Tobacco cultivation leads to the accumulation of alkaloids in the soil and causes potential risks

[Display omitted] •A developed alkaloid detection method exhibited good performance.•Accurate detection of 10 alkaloids from soil samples.•Alkaloids in the soil environment exhibit different risks. Nicotine, a typical environmental pollutant, is released in large quantities along with other alkaloids during tobacco cultivation. However, there is limited research regarding the quantity, distribution, and environmental impact of these alkaloids in tobacco-planted soils. To elucidate the distribution of tobacco alkaloids in the soil environment, this study developed a rapid, accurate, and efficient analytical method for 10 alkaloids, which was subsequently applied to analyze soil samples from tobacco plantations and assess the associated risks. The method demonstrated satisfactory results in terms of extraction rate (92.0–102.6 %), recovery (85.6–111.0 %), matrix effect (−10.4–12.8 %), limits of detection (LOD, 0.01–0.10 ng/g), limits of quantification (LOQ, 0.03–0.30 ng/g), intra-day repeatability (1.62–5.48 %), and inter-day repeatability (1.68–5.25 %). Moreover, the r values of the regression equations were greater than 0.9996. A total of 29 tobacco-planted soil samples from 12 townships in Kunming (Yunnan Province, China) were analyzed.
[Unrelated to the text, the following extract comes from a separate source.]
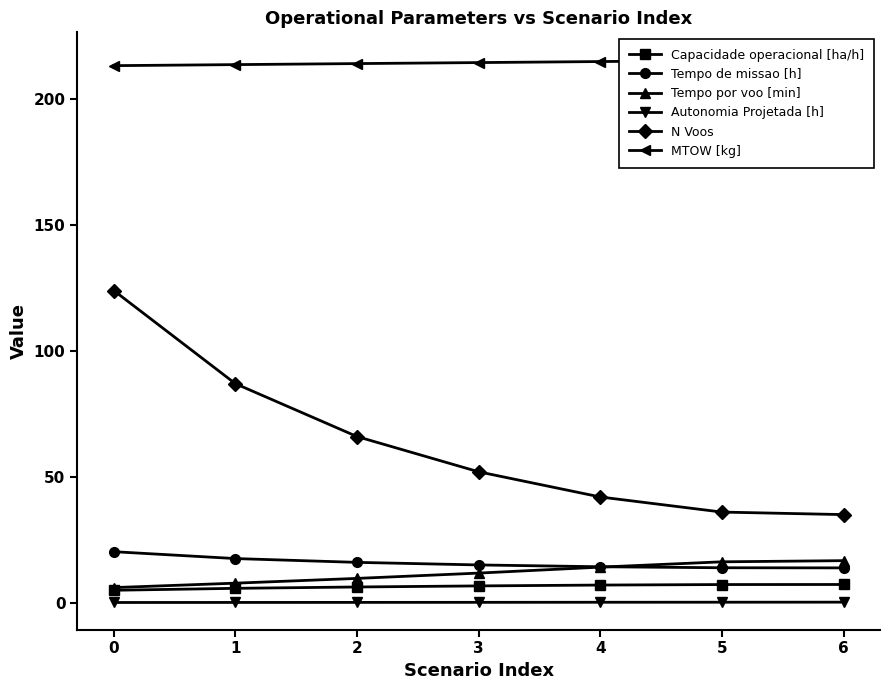

At which label does Capacidade operacional [ha/h] reach its peak?

6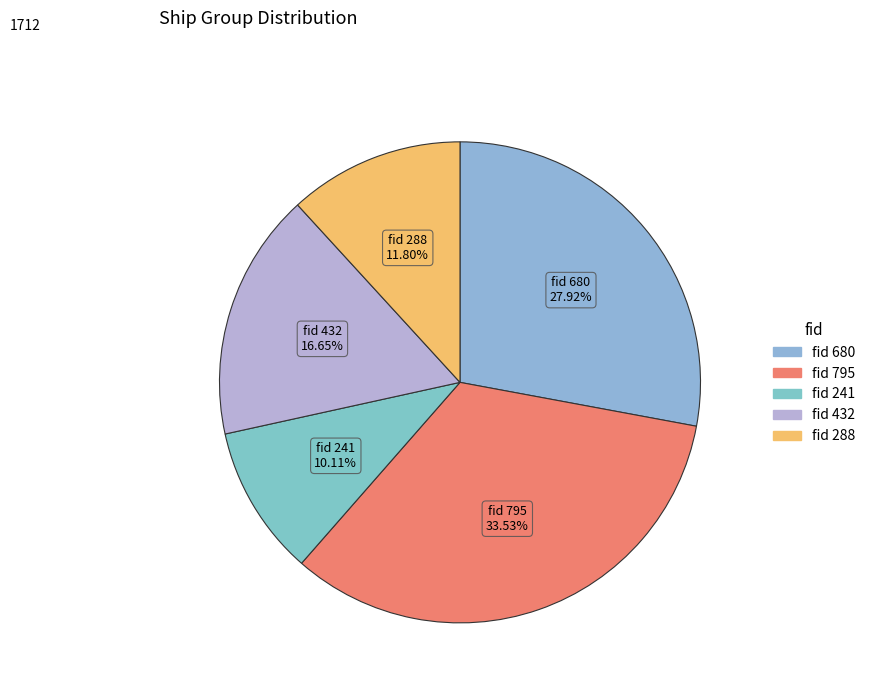

Approximately how many times larger is the value at fid 288 compared to fid 680?

0.4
The results showed that 10 alkaloids were present in the tobacco field, with nicotine identified as the most abundant compound, accounting for an average of 65.4 % of the total concentration. Risk quotients (RQs) were employed to evaluate the potential ecological risks of six alkaloids in the tobacco-planted soil. The result revealed that nicotine exhibited the highest RQ value, ranging from 653.58 to 17,760.12, suggesting that nicotine may be a potential risk factor for soil organisms. Furthermore, the presence of nornicotine, nicotyrine, and 2,3′-bipyridin in the soil also posed potential risks. Notably, our study is the first to detect the residues of plant alkaloids other than nicotine in the soil. Overall, the results obtained confirm that our method is relatively rapid, accurate, and highly sensitive, which provides robust support for the study of alkaloid residues in subsequent crops and soil. These results also contribute to understanding the absorption, distribution, and risk assessment of alkaloids, which can be further developed in future research.